Work to complete >> From the article about Sammy Hagar's new album, list every person mentioned by name.

Selected excerpt >>
New Album Features Duets With Toby Keith, Ronnie Dunn and Kid Rock

Sammy Hagar, the former Van Halen member also known as the Red Rocker relaxes in his Northern California home, happily recalls his dad's love for Hank Williams and ponders just what it means to sing country music.

"I've got my feet planted firmly in rock," Hagar says when asked if including duets with country mainstays like his tequila-jousting chum Toby Keith and Ronnie Dunn means he is destined for country radio.

"I don't think I'm going country, says Hagar, who turns 66 on Sunday (Oct. 13). "I'm just letting it out."

What he's letting out is a little bit of his "my dad was a Hank Williams fan" country heritage in Sammy Hagar & Friends, a new album that takes the "I Can't Drive 55" guy to all corners of the musical spectrum. Well, at least all corners as served up Hagar style.

"It's American music," says the affable former frontman of what was sometimes referred to as "Van Hagar" after he took over the singing chores for Van Halen when David Lee Roth took a hiatus for a decade or two.

To Hagar, this is just the first volume of songs illustrating the way he sees his career going from this point on: Pursuing different strains of American music and perhaps giving them a little taste of Cabo San Lucas, Mexico, and dosing it with tequila and rum as flavoring.

[Recorded data]

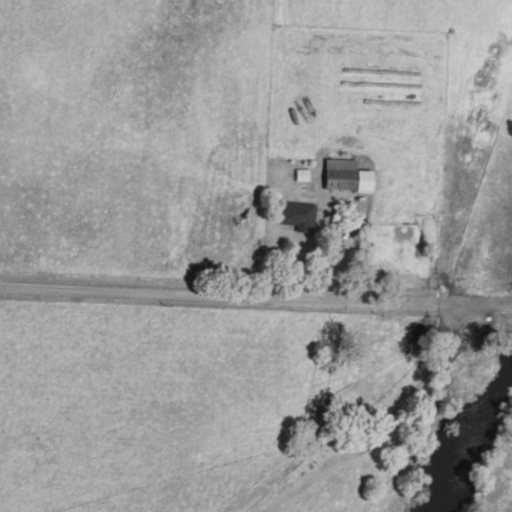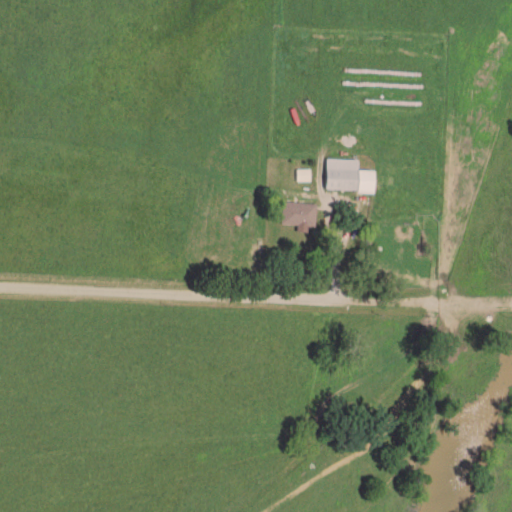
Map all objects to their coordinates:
building: (305, 172)
building: (349, 173)
building: (299, 211)
road: (353, 242)
road: (255, 298)
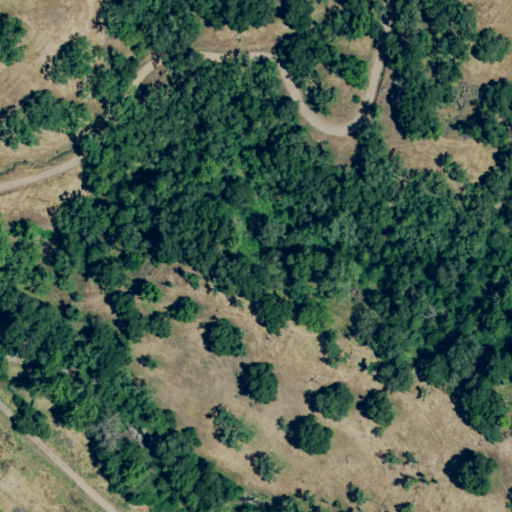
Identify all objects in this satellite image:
road: (104, 139)
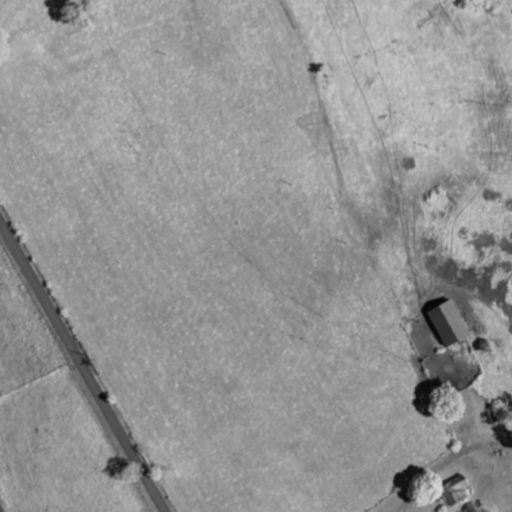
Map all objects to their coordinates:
building: (443, 322)
road: (426, 353)
road: (82, 367)
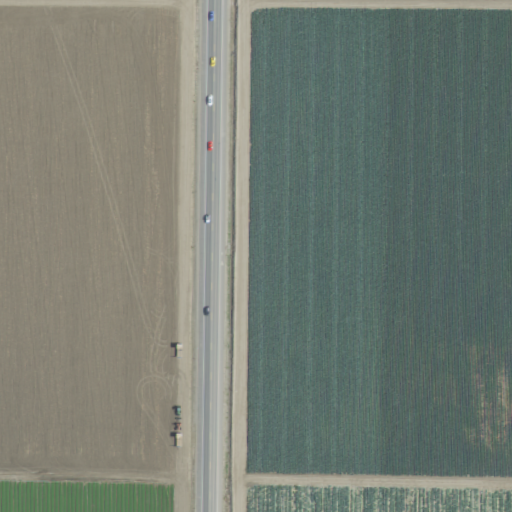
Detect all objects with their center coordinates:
crop: (98, 254)
road: (209, 256)
crop: (373, 256)
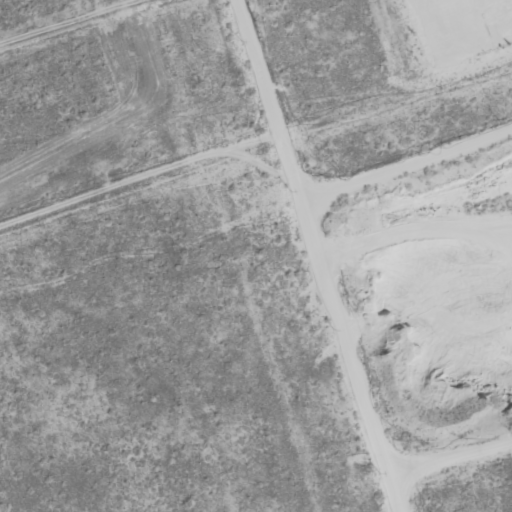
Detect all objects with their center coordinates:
road: (408, 163)
road: (314, 255)
road: (446, 469)
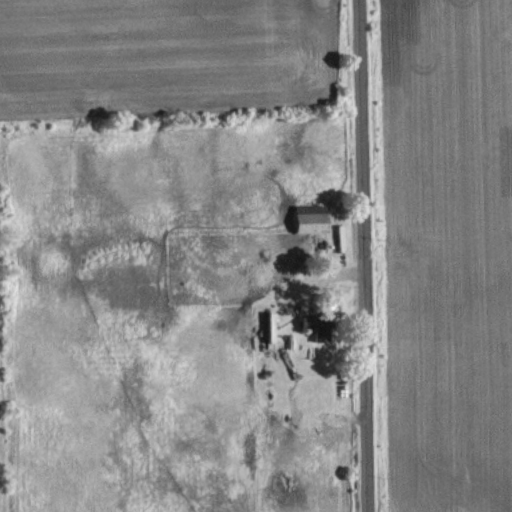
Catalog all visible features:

Solution for this exercise >> Sammy Hagar, Toby Keith, Ronnie Dunn, Kid Rock, Hank Williams, David Lee Roth